The vast majority of Hollywood still holds on to notions about what women over the age of 30 can embody. While older actresses aren’t necessarily considered washed up, as Kidman said, they’re still limited by outdated perceptions. For example, actress Maggie Gyllenhaal revealed in a recent interview with TheWrap how she lost a part in a film due to her age – at 37, she was told she was too old to play the love interest to a 55-year-old man.
It’s galling to think that people who work in Hollywood genuinely believe that an 18-year difference between a man and a woman is too small – a persistent idea that isn’t an isolated incident. In 2013, Vulture examined the careers of several top actors, from George Clooney to Steve Carell, and found that even though the actors themselves aged, the women playing their love interests didn’t.
Vulture also looked at the careers of A-list actresses such as Emma Stone and Scarlett Johansson and found the same phenomenon. The actresses were consistently romantically paired with much older actors – in some cases, with actors who were more than double their age.
When it comes to the age disparity between actors and actresses playing love interests, it is important that Hollywood casting directors acknowledge the alarming trend and work to correct it. Not only does it limit opportunities for older actresses, but it also normalizes a culture of imbalance between men and women.

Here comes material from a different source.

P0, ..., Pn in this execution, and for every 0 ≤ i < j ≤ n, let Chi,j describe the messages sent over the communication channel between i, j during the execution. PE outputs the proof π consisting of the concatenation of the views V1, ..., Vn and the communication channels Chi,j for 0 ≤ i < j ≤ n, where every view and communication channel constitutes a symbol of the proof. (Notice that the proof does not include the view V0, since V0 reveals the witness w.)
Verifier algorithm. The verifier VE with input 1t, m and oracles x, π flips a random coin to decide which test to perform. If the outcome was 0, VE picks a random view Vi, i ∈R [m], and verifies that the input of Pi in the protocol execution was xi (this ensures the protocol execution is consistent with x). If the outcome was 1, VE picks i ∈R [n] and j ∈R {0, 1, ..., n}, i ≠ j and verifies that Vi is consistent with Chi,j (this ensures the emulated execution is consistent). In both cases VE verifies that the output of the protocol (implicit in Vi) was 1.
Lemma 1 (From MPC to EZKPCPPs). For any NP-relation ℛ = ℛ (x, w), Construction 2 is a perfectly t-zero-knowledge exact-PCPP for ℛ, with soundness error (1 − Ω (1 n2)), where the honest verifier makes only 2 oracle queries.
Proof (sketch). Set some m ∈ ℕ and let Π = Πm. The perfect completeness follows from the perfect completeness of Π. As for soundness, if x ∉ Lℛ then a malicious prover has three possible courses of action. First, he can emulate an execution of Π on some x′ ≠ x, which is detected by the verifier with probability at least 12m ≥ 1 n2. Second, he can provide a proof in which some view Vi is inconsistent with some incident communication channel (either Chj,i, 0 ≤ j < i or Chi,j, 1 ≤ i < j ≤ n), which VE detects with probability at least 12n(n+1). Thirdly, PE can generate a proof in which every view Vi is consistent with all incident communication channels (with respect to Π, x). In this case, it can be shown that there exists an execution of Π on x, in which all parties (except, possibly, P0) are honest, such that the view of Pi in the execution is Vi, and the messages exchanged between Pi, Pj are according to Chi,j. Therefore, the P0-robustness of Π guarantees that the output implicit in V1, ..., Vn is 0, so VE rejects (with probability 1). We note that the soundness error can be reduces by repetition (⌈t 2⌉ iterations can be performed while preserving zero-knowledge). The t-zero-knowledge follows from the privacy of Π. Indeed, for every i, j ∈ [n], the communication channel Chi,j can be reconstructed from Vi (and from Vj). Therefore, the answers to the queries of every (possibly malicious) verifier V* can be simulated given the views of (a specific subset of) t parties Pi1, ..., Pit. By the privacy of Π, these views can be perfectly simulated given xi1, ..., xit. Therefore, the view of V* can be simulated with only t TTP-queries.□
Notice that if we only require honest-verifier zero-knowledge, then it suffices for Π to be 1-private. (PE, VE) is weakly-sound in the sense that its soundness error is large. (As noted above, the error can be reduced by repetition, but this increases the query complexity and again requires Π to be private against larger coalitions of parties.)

Inequity as a facet of ageism in Hollywood remains ever-present, as do the limitations on the complexity and genre diversity for roles available to older actresses. Taraji P. Henson has been a vocal critic of ageism in Hollywood and pointed out in an interview with The Hollywood Reporter, “When women get older in this business, they tend to send us out to pastures. Meanwhile, you have Liam Neeson, however old he is, still kicking ass in ‘Taken’ and Denzel Washington, who, at any given drop of a dime, will do an action film.”

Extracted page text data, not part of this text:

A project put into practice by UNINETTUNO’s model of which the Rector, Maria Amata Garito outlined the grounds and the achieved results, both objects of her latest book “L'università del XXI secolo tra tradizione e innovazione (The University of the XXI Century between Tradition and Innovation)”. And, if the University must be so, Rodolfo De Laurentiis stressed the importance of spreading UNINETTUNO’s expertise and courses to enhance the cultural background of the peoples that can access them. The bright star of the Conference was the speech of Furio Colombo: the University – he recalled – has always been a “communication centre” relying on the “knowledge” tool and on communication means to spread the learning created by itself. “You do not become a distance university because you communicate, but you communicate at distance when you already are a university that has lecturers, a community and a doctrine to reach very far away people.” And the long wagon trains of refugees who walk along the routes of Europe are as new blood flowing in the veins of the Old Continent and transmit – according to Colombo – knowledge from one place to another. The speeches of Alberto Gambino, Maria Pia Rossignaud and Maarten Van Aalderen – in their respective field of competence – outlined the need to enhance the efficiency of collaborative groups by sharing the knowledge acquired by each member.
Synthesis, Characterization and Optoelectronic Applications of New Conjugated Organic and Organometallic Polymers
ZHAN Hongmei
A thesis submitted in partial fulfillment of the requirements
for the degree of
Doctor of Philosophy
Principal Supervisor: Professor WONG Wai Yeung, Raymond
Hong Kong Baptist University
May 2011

Henson makes a good point: Older male actors aren’t held to the same restrictions as older female actresses. Neeson just starred in “The Commuter,” an iteration of the same type of action movie he’s been making for the past decade. And yet it’s very difficult to find a comparable actress of the same age who gets the same opportunities.

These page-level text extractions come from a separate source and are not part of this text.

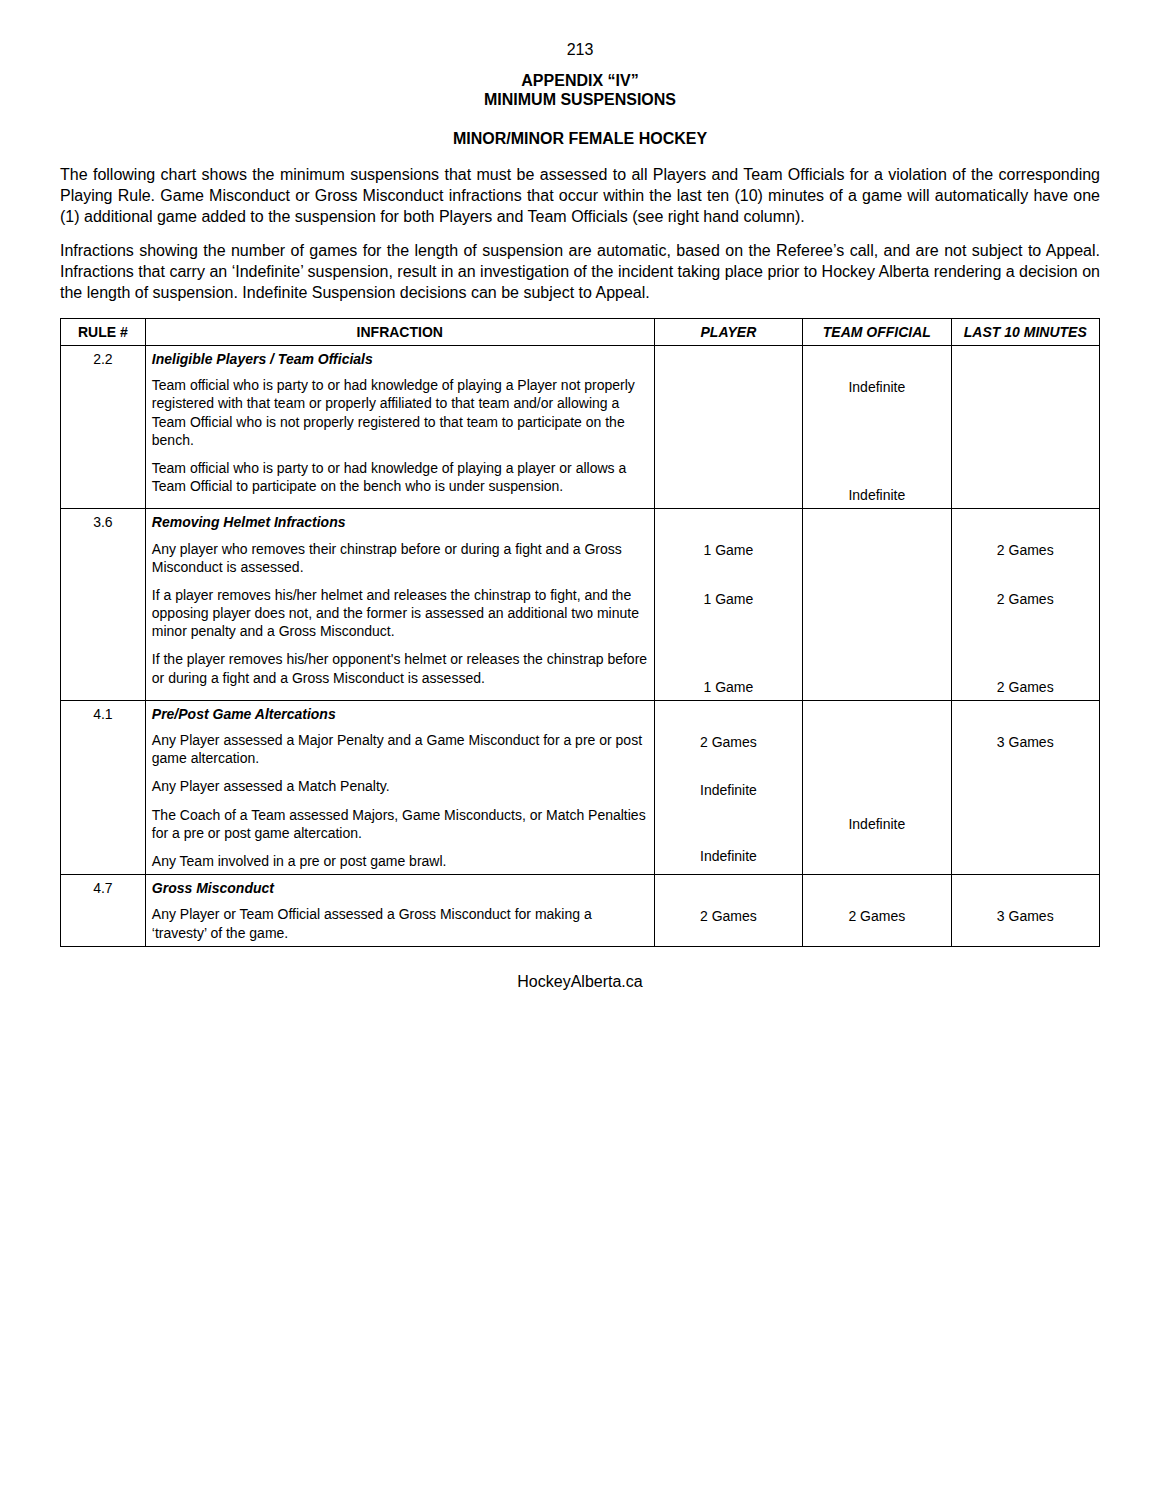213
APPENDIX “IV”
MINIMUM SUSPENSIONS
MINOR/MINOR FEMALE HOCKEY
The following chart shows the minimum suspensions that must be assessed to all Players and Team Officials for a violation of the corresponding Playing Rule. Game Misconduct or Gross Misconduct infractions that occur within the last ten (10) minutes of a game will automatically have one (1) additional game added to the suspension for both Players and Team Officials (see right hand column).
Infractions showing the number of games for the length of suspension are automatic, based on the Referee’s call, and are not subject to Appeal. Infractions that carry an ‘Indefinite’ suspension, result in an investigation of the incident taking place prior to Hockey Alberta rendering a decision on the length of suspension. Indefinite Suspension decisions can be subject to Appeal.
| RULE # | INFRACTION | PLAYER | TEAM OFFICIAL | LAST 10 MINUTES |
| --- | --- | --- | --- | --- |
| 2.2 | Ineligible Players / Team Officials Team official who is party to or had knowledge of playing a Player not properly registered with that team or properly affiliated to that team and/or allowing a Team Official who is not properly registered to that team to participate on the bench. Team official who is party to or had knowledge of playing a player or allows a Team Official to participate on the bench who is under suspension. | | Indefinite Indefinite | |
| 3.6 | Removing Helmet Infractions Any player who removes their chinstrap before or during a fight and a Gross Misconduct is assessed. If a player removes his/her helmet and releases the chinstrap to fight, and the opposing player does not, and the former is assessed an additional two minute minor penalty and a Gross Misconduct. If the player removes his/her opponent's helmet or releases the chinstrap before or during a fight and a Gross Misconduct is assessed. | 1 Game 1 Game 1 Game | | 2 Games 2 Games 2 Games |
| 4.1 | Pre/Post Game Altercations Any Player assessed a Major Penalty and a Game Misconduct for a pre or post game altercation. Any Player assessed a Match Penalty. The Coach of a Team assessed Majors, Game Misconducts, or Match Penalties for a pre or post game altercation. Any Team involved in a pre or post game brawl. | 2 Games Indefinite Indefinite | Indefinite | 3 Games |
| 4.7 | Gross Misconduct Any Player or Team Official assessed a Gross Misconduct for making a ‘travesty’ of the game. | 2 Games | 2 Games | 3 Games |
HockeyAlberta.ca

Viola Davis, another outspoken actress against ageism, also continues to defy Hollywood standards for older actresses. Davis has spent the past few years playing Annalise Keating on “How to Get Away with Murder,” winning countless awards in the process. When accepting her SAG award for outstanding performance by an actress in a drama series, she praised the show’s unconventional take on a female character, saying, “Thank you … for thinking that a sexualized, messy, mysterious woman could be a 49-year-old, dark-skinned, African-American woman who looks like me.”
Davis’ role as Annalise Keating exists because someone was able to create it. Someone imagined a complex, dangerous, nuanced, middle aged character and believed it could be a woman. The future for older actresses in Hollywood is clear. The solution to eliminating ageism from the industry isn’t to limit the roles older actors get, but to extend similar acting opportunities to women of the same age.
As male actors age, the film industry deems them more experienced, more distinguished and more capable. It’s time Hollywood starts thinking about older actresses in the same way.